A meeting of the university's dons in the Sheldonian Theatre today will debate the proposed location of the new school. Mr Said was involved in the pounds 20bn Al-Yamamah arms deal with Saudi Arabia, but never received commission or payments.

A number of the academics are angry that the proposed school, housing 500 students and 150 MBAs, will be built on what little green land is left in the middle of the city. Others are not so sure about the study of business and note that the university has had to stump up pounds 18m itself for the school while the Bodleian Library is crying out for cash.

Alexander Murray, a mild-mannered medieval history don, will be the first to oppose the plan today. But he is at pains to stress that he admires the work of John Kay, currently the head of London Economics, the consultancy, who is due to head up the new school.

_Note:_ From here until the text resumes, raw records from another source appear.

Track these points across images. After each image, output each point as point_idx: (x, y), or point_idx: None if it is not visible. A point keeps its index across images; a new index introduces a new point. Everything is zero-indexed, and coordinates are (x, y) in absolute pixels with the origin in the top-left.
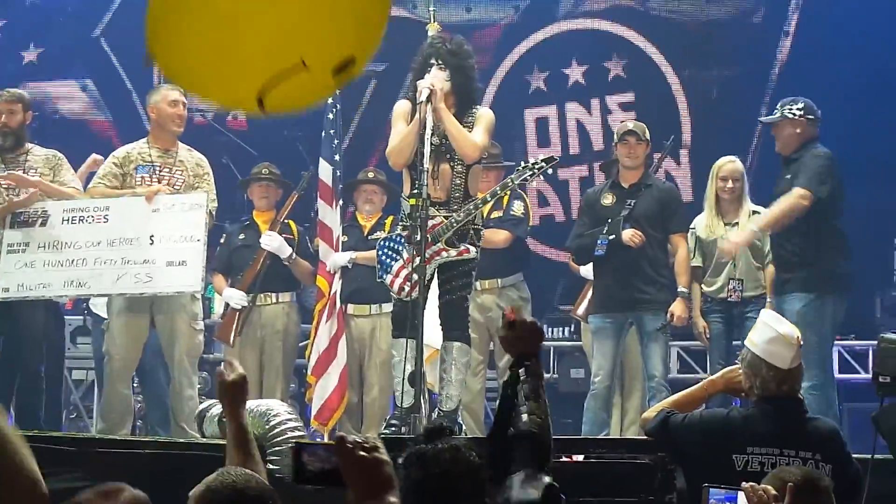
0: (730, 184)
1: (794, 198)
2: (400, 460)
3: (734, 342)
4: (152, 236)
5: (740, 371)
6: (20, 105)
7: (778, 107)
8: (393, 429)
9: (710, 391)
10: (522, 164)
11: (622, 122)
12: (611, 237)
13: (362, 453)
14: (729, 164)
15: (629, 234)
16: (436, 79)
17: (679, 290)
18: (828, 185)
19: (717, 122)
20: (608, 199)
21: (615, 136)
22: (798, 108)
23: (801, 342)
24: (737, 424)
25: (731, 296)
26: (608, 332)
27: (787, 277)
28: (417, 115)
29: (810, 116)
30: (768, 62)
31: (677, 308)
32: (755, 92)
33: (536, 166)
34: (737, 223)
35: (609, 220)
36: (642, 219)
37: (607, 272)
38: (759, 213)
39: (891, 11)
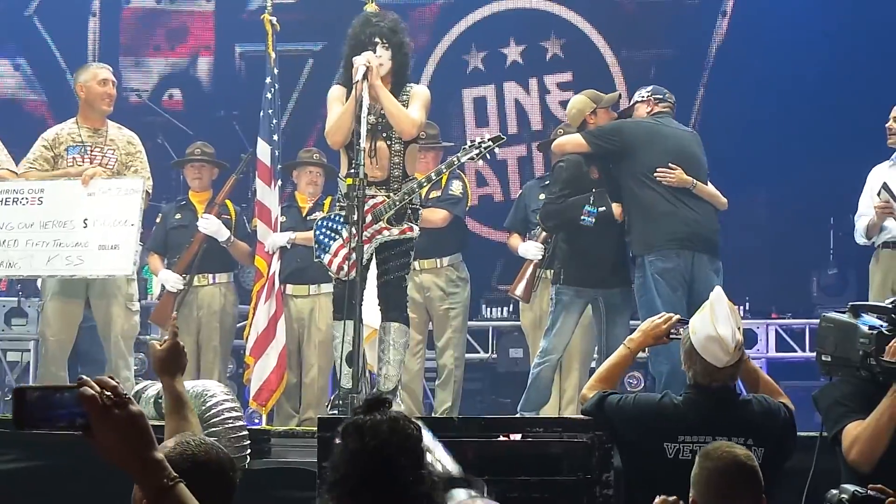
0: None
1: None
2: (338, 429)
3: None
4: (86, 219)
5: (655, 322)
6: None
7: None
8: (336, 410)
9: (632, 349)
10: (469, 142)
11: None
12: (601, 209)
13: (111, 405)
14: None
15: (619, 209)
16: (373, 57)
17: None
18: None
19: None
20: (594, 172)
21: (591, 104)
22: (647, 91)
23: (741, 344)
24: (669, 412)
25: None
26: (578, 307)
27: None
28: (353, 93)
29: (658, 96)
30: (705, 42)
31: None
32: (693, 72)
33: (483, 145)
34: None
35: (594, 190)
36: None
37: (591, 245)
38: None
39: None
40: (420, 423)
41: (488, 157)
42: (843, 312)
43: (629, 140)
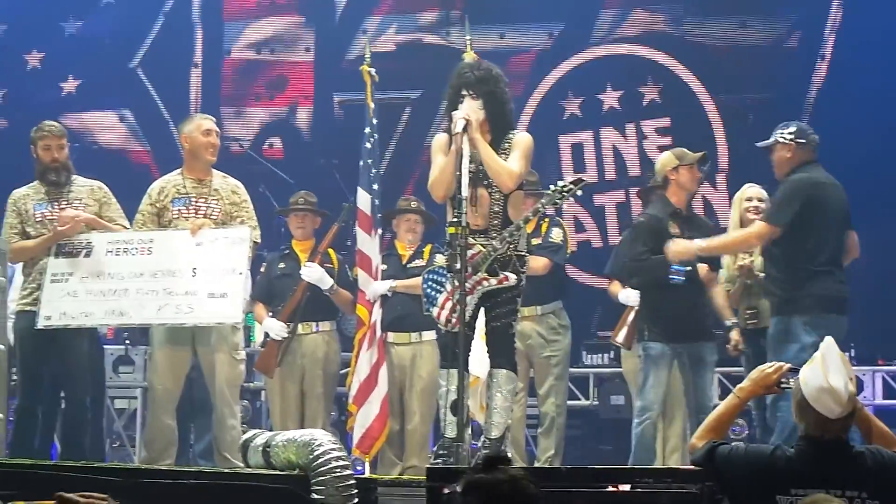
0: (755, 203)
1: (751, 230)
2: (458, 488)
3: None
4: (195, 268)
5: (765, 370)
6: (65, 139)
7: (775, 131)
8: (440, 460)
9: (742, 398)
10: (551, 187)
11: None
12: (688, 268)
13: None
14: (752, 187)
15: (706, 269)
16: (469, 109)
17: (728, 322)
18: (788, 211)
19: (754, 147)
20: (674, 228)
21: (673, 161)
22: (789, 132)
23: (854, 394)
24: (781, 465)
25: (748, 325)
26: (667, 361)
27: (768, 302)
28: (454, 146)
29: (801, 140)
30: (804, 86)
31: (737, 335)
32: (791, 116)
33: (565, 189)
34: (751, 259)
35: None
36: None
37: (677, 301)
38: None
39: None
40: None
41: (581, 201)
42: None
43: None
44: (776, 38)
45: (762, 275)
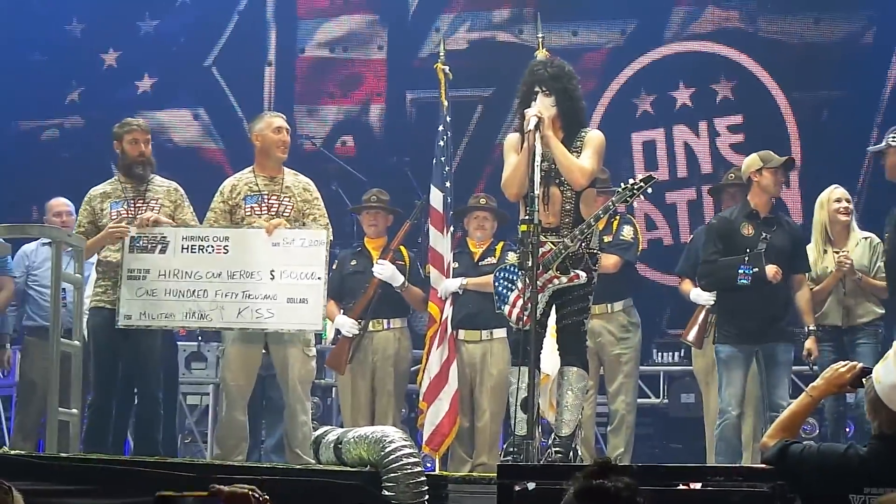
0: (844, 204)
1: None
2: (571, 489)
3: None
4: (272, 271)
5: (838, 369)
6: (150, 134)
7: (887, 135)
8: (511, 457)
9: (815, 397)
10: (622, 185)
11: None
12: (755, 270)
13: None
14: (838, 188)
15: (773, 271)
16: (542, 106)
17: (808, 328)
18: None
19: (827, 145)
20: (747, 229)
21: (757, 163)
22: None
23: None
24: (854, 464)
25: (842, 324)
26: (740, 362)
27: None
28: (526, 144)
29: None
30: (879, 83)
31: (813, 346)
32: (866, 114)
33: (636, 186)
34: (846, 251)
35: (749, 250)
36: (777, 253)
37: (747, 303)
38: (869, 238)
39: None
40: None
41: (652, 198)
42: None
43: None
44: (851, 35)
45: (859, 275)
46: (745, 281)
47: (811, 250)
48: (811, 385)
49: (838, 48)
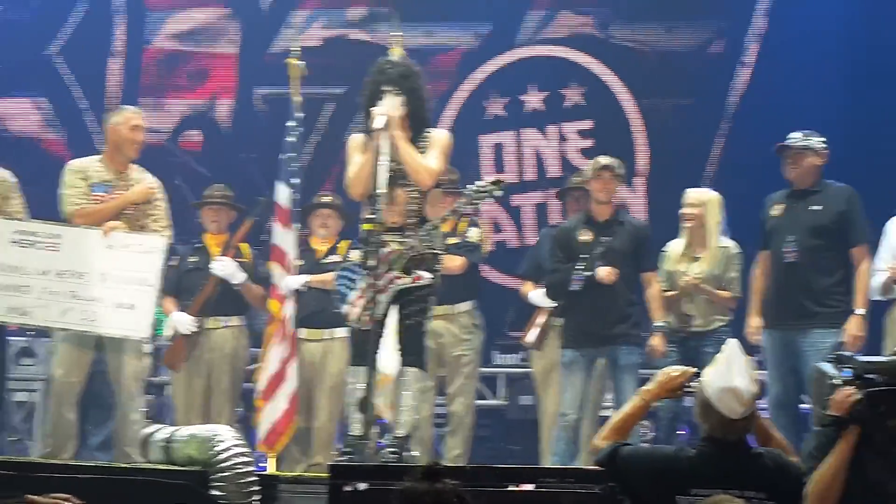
0: (686, 210)
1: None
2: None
3: None
4: (103, 273)
5: (671, 374)
6: None
7: (799, 135)
8: (346, 457)
9: (647, 400)
10: (470, 187)
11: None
12: (586, 273)
13: None
14: (685, 195)
15: (605, 272)
16: (391, 105)
17: (656, 324)
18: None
19: (675, 152)
20: (585, 235)
21: (590, 171)
22: (821, 142)
23: (757, 395)
24: (683, 466)
25: (684, 330)
26: (580, 366)
27: (816, 311)
28: (374, 143)
29: (826, 151)
30: (725, 93)
31: (657, 342)
32: (712, 122)
33: (484, 189)
34: (699, 258)
35: (584, 256)
36: (616, 255)
37: (581, 307)
38: (727, 247)
39: (850, 44)
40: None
41: (500, 201)
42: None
43: None
44: (700, 45)
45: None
46: (576, 287)
47: (674, 243)
48: (643, 388)
49: (688, 57)
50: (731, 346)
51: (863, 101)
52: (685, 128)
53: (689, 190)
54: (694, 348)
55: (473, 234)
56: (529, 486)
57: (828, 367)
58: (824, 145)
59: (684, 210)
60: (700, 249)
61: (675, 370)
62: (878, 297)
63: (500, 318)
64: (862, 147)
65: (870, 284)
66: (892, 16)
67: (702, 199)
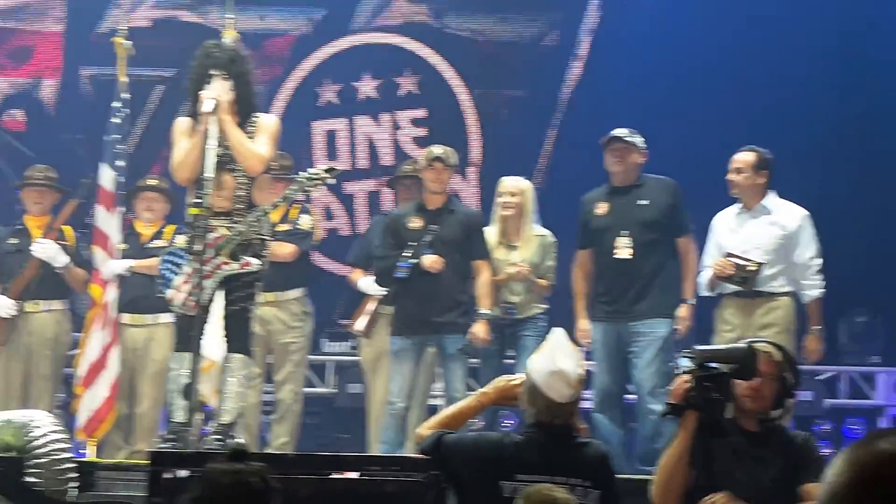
0: (506, 199)
1: (693, 251)
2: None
3: (508, 361)
4: None
5: (511, 381)
6: None
7: (625, 131)
8: (169, 443)
9: (483, 402)
10: (301, 174)
11: (427, 145)
12: (413, 261)
13: None
14: (502, 182)
15: (431, 261)
16: (220, 90)
17: (480, 311)
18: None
19: (507, 142)
20: (415, 223)
21: (423, 161)
22: (642, 140)
23: (583, 378)
24: (508, 451)
25: (504, 317)
26: (408, 354)
27: (650, 302)
28: (201, 128)
29: (646, 150)
30: (558, 85)
31: (479, 329)
32: (545, 113)
33: (316, 176)
34: (517, 246)
35: (413, 244)
36: (447, 243)
37: (408, 295)
38: (543, 237)
39: (682, 39)
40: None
41: (332, 188)
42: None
43: None
44: (534, 37)
45: (538, 280)
46: (402, 274)
47: (490, 232)
48: (482, 390)
49: (522, 49)
50: (557, 333)
51: (691, 95)
52: (518, 119)
53: (504, 179)
54: (512, 334)
55: (305, 222)
56: (353, 475)
57: (682, 361)
58: (645, 145)
59: (502, 199)
60: (515, 238)
61: (516, 378)
62: (706, 293)
63: (331, 305)
64: (689, 142)
65: (697, 278)
66: (721, 11)
67: (519, 188)
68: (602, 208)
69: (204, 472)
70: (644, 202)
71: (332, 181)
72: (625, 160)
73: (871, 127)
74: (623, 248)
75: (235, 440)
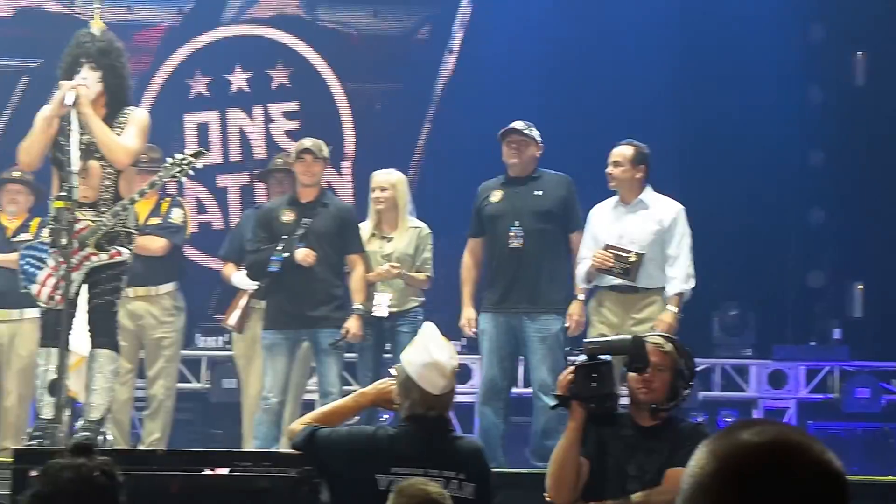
0: (377, 193)
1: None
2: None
3: (384, 355)
4: None
5: (391, 384)
6: None
7: (522, 124)
8: (36, 441)
9: (361, 403)
10: (168, 160)
11: (300, 138)
12: (285, 255)
13: None
14: (375, 176)
15: (303, 254)
16: (88, 80)
17: (354, 306)
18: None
19: (381, 136)
20: (287, 216)
21: (293, 154)
22: (538, 134)
23: (456, 369)
24: (383, 444)
25: (378, 311)
26: (282, 349)
27: (543, 296)
28: (52, 115)
29: (542, 144)
30: (432, 78)
31: (352, 324)
32: (418, 107)
33: (183, 161)
34: (391, 238)
35: (285, 237)
36: (320, 237)
37: (280, 289)
38: (418, 229)
39: (555, 31)
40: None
41: (204, 181)
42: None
43: None
44: (407, 30)
45: (415, 273)
46: (274, 268)
47: (364, 226)
48: (362, 391)
49: (395, 42)
50: (428, 326)
51: (564, 88)
52: (392, 112)
53: (375, 173)
54: (389, 328)
55: (176, 216)
56: (224, 470)
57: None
58: (541, 138)
59: (374, 193)
60: (390, 229)
61: (392, 381)
62: (583, 285)
63: (204, 300)
64: (564, 135)
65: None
66: (594, 4)
67: (391, 181)
68: (496, 196)
69: (44, 467)
70: (538, 193)
71: (200, 166)
72: (521, 153)
73: (744, 123)
74: (515, 237)
75: (106, 436)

The point is that the land for the new building on Mansfield Road was sold to the university by Merton College in 1964 so it could be kept as playing fields. Mr Murray says the first thing the dons, who have ultimate power in the university, knew about the plan was when it was announced as a fait accompli in July.

"I would have thought that when establishing a business school, ethics are very important. There was an element of double dealing in the way the plan was announced, and damage to the environment here. I think this is distinctly off-side."

Will the dons humiliate Mr Said as they did Margaret Thatcher when they overturned her honorary degree in the late 1980s?

Nice to see the founder of the Independent's business section, Baroness Hogg, has notched up yet another job, this time non-executive director of GKN.

No doubt she will bring her customary efficiency to the new post. Having completed a five-year stint as head of the Downing Street Policy Unit in 1995, she is due to succeed John Kay as chairman of London Economics. She is a non-exec at the National Provident Institution and the Foreign and Colonial Smaller Companies Trust. She is also a member of the House of Lords Science and Technology Committee and the Councils of the Royal Economic Society and the Institute of Fiscal Studies.

Makes me feel tired just typing it.

Who said analysts couldn't be bribed? At BT's merger extravaganza on Sunday, a euphoric Sir Peter Bonfield sealed a successful analysts' briefing by passing round the champagne. Hacks waiting in a scrum outside the door heard jubilant applause from the analysts as the bubbly was passed round. One said afterwards: "It was very good too. Nice and dry."

No doubt this was a stunt by BT's slick head of press, Ted (let's start the meal with a glass of champagne) Graham. Unfortunately it didn't wash with the suspicious hacks who, when offered the same bounty, turned up their noses.

Opra is about to launch in the UK. And we're not talking about the American talk show host. It stands for Occupational Pensions Regulatory Authority, a body which will go live in April 1997, designed to protect the interests of 10 million people in the UK's 200,000 occupational pensions schemes.

Caroline Johnson, chief executive of Opra, has appointed a number of people. Joe Robertson, previously a casework director for the Pensions Ombudsman, becomes regulatory director. He is joined by Roger Hills, formerly a detective chief superintendent. Opra says he "will be in charge of intelligence and heavy investigations". Cripes. You have been warned.

Andrew Neil, former editor of the Sunday Times, has been commissioned to write a 14,000-word article on his ex-employer, Rupert Murdoch, for the American magazine Vanity Fair. The fee? $50,000.

But Mr Neil has already gone on about Mr Murdoch in his autobiography, Full Disclosure, which has not been published in the US. It shouldn't take too long to reproduce all the Murdoch bits for the mag. Not a bad for a couple of hours' work.